EL OBSTÁCULO, por Dante Augusto Palma (para "Veintitrés" del 25-04-13)


“Cuando se presenta ante la cultura científica, el espíritu jamás es más joven. Hasta es muy viejo pues tiene la edad de sus prejuicios”.
 Gastón Bachelard 

Imaginemos que el próximo domingo Jorge Lanata comienza su emisión televisiva de manera especial: algo desencajado, con ojeras, vestido informalmente y sin público en sus tribunas. En este contexto toma el micrófono, enciende un cigarrillo y afirma: “Hoy es el último programa de PPT. Lo he hablado con mi familia y con mi psicoanalista. Se trata de una situación que resulta insostenible y una carga que no puedo sobrellevar. He mentido para perjudicar al gobierno y favorecer los intereses de mi empleador. Fui utilizado voluntariamente como emblema de un grupo económico, al que siempre rechacé, para horadar al gobierno con falsas denuncias de corrupción como aquella que involucraba al actual vicepresidente Amado Boudou. Pero lo ocurrido en las últimas semanas con la denuncia que desde aquí realizamos y que incluye a Fariña, Elaskar, Rossi, Báez y Kirchner ha sido una burla a la opinión pública y una afrenta al periodismo que no me puedo permitir si quiero seguir llamándome periodista. Les pido disculpas a los boludos que eligieron creerme pero así son las cosas. Seis siete rocho se hará un festín pero esos boludos me importan un carajo. Chau. Fuck you”. Se oye desde el “detrás de cámara” un conjunto de tibios aplausos  provenientes de su círculo íntimo y de algunos de sus productores más fieles, y tras cinco segundos eternos en los que Lanata ya ha salido de cuadro, se corta la transmisión para que comience una película protagonizada por Emilio Disi.

※ ※ ※

▸ **LISTA DE TAREAS**
**a)** Responda brevemente, según la columna sobre Lanata:
(i) ¿De quién es la cita que abre la columna?
(ii) En la escena imaginada, ¿con quiénes dice Lanata haber hablado antes de anunciar el último programa?
(iii) ¿Quién protagoniza la película que comienza al cortarse la transmisión?
**b)** Resuma en forma de lista el párrafo de la columna sobre Lanata que comienza con «Imaginemos que el próximo domingo». Conserve sus hechos principales.
**c)** Proporcione la continuación de la columna sobre Lanata a partir de su última oración.

▸ **LÍNEAS DE DATOS**
※ ※ ※

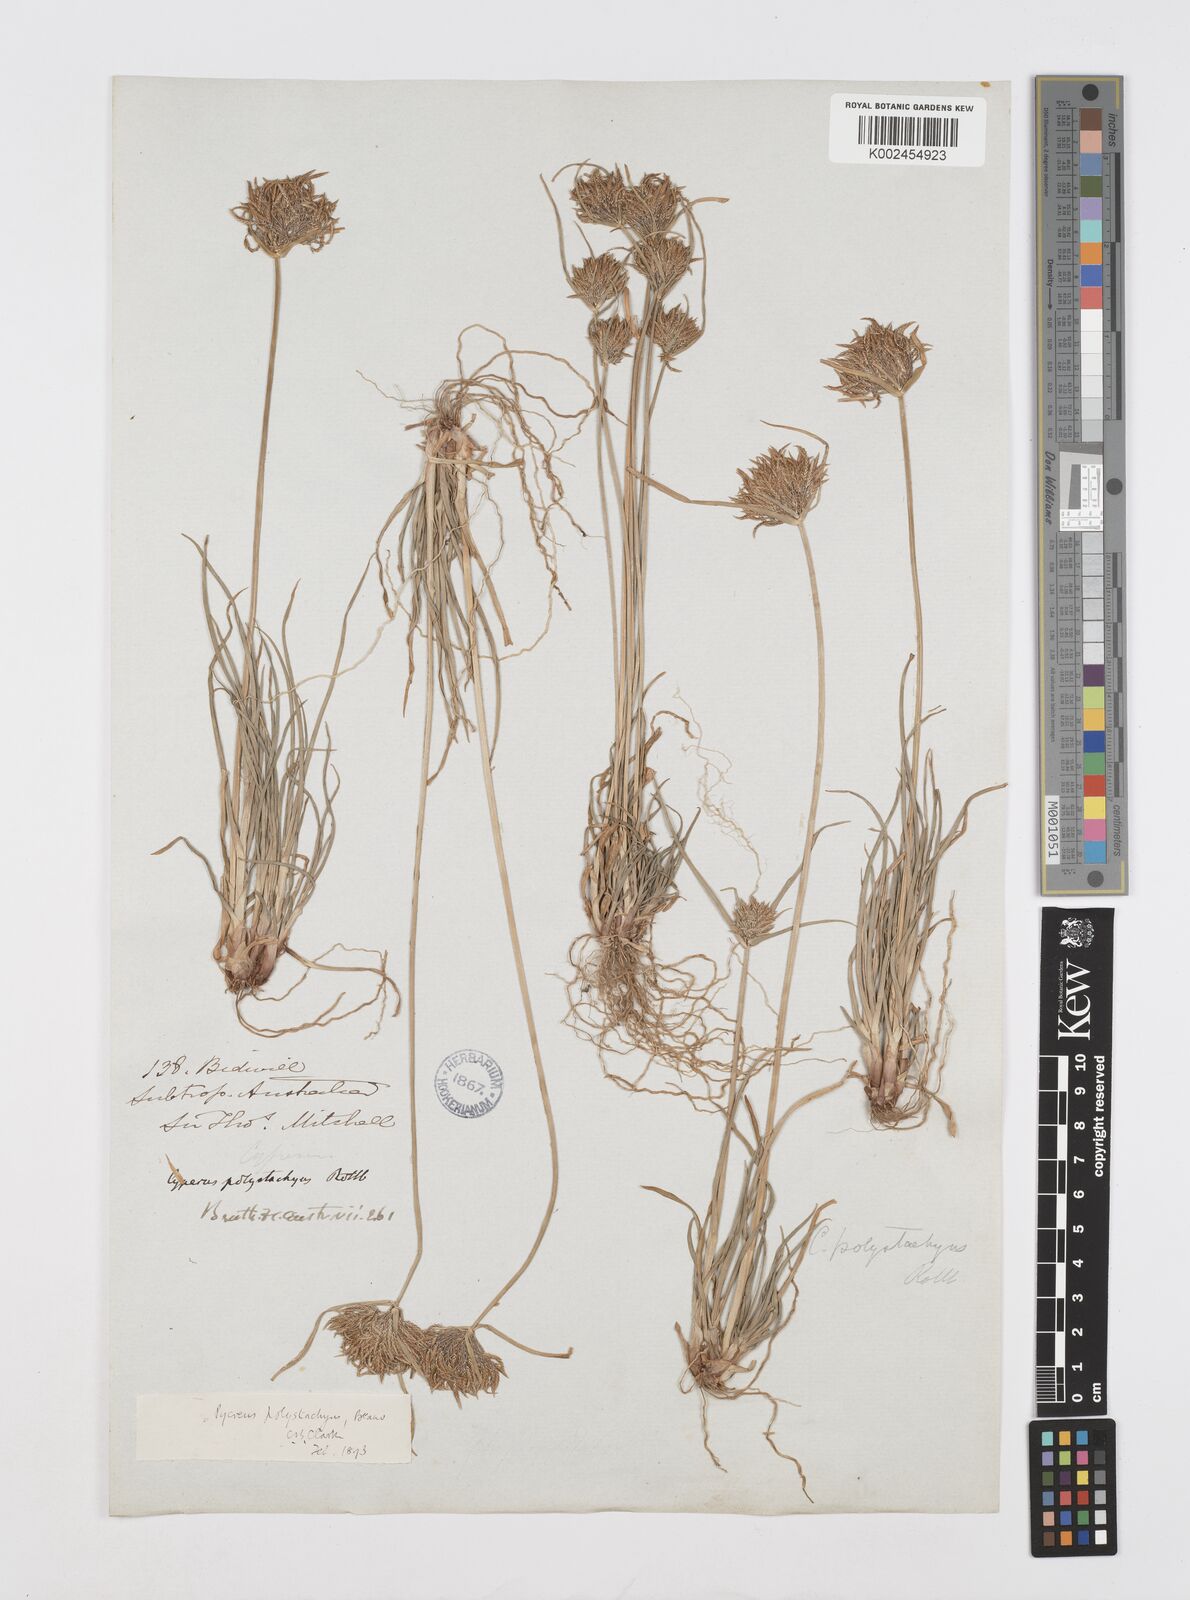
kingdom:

※ ※ ※

▸ **LAS RESPUESTAS**
**a)**
(i) De Gastón Bachelard.
(ii) Con su familia y con su psicoanalista.
(iii) Emilio Disi.

**b)**
- El autor imagina que el próximo domingo Jorge Lanata abre su programa televisivo desencajado, con ojeras, vestido informalmente y sin público.
- Con un cigarrillo encendido, Lanata anuncia que es el último programa de PPT y dice haberlo hablado con su familia y con su psicoanalista.
- Confiesa haber mentido para perjudicar al gobierno y favorecer a su empleador, con falsas denuncias de corrupción, como la que involucraba al vicepresidente Amado Boudou.
- Califica la denuncia reciente sobre Fariña, Elaskar, Rossi, Báez y Kirchner de burla a la opinión pública y afrenta al periodismo.
- Se despide con insultos de quienes le creyeron.
- Tras unos tibios aplausos de su círculo íntimo y de algunos productores, se corta la transmisión y empieza una película protagonizada por Emilio Disi.

**c)**
¿Es posible que esto suceda? Si bien todo puede pasar, lo dudo, pero el sentido de plantear este escenario inverosímil que generaría un escándalo mediático sin precedentes es intentar comprender cómo actuaría un televidente fiel del programa de Lanata, aquel que eventualmente puede ir a una marcha y gritar “Lanata tiene huevos”, “Aguante Lanata” o “Lanata presidente”. La pregunta sería, entonces, qué haría ese ciudadano que desprevenidamente se acomodaba para ver su programa y a su periodista favorito hasta que de repente es sorprendido con esta confesión. Si bien las posibilidades de acción son muchas, reduciré las opciones a dos extremos: ¿tras una profunda decepción internaliza las palabras de Lanata y comienza a poner en tela de juicio sus propias creencias hasta llegar, eventualmente, a considerar que, si bien la política de este gobierno no es de su agrado, de ahí no se sigue que se esté frente a una administración estructuralmente corrupta? ¿O más bien, preso de la ira, insultaría a su televisor al grito de “¡esta es una dictadura de corruptos! ¡Ahora los K también compraron a Lanata. Lo único que nos queda es Clarín y encima lo quieren hacer desaparecer!”  

Seguramente usted y yo coincidiremos en que aquellos hombres y mujeres que consideran creíble a Lanata le creerán todo salvo que su arrepentimiento hipotético se debe a  razones morales. En otras palabras, ese televidente medio de “Periodismo para todos” se inclinará por sostener que su periodista favorito no ha podido tolerar el irresistible poder de las presiones de las supuestas mafias kirchneristas, de lo cual se sigue una pregunta angustiante: ¿hay algo que pueda convencer a un anti kirchnerista furioso de que, eventualmente, pudiera ser que algunas de las denuncias de corrupción que se le hacen al gobierno son falsas? En otras palabras, ¿hay algún hecho que le pueda hacer cambiar de opinión o siempre encontrará el modo de poder adecuar la realidad al prejuicio “todos los kirchneristas son ladrones”?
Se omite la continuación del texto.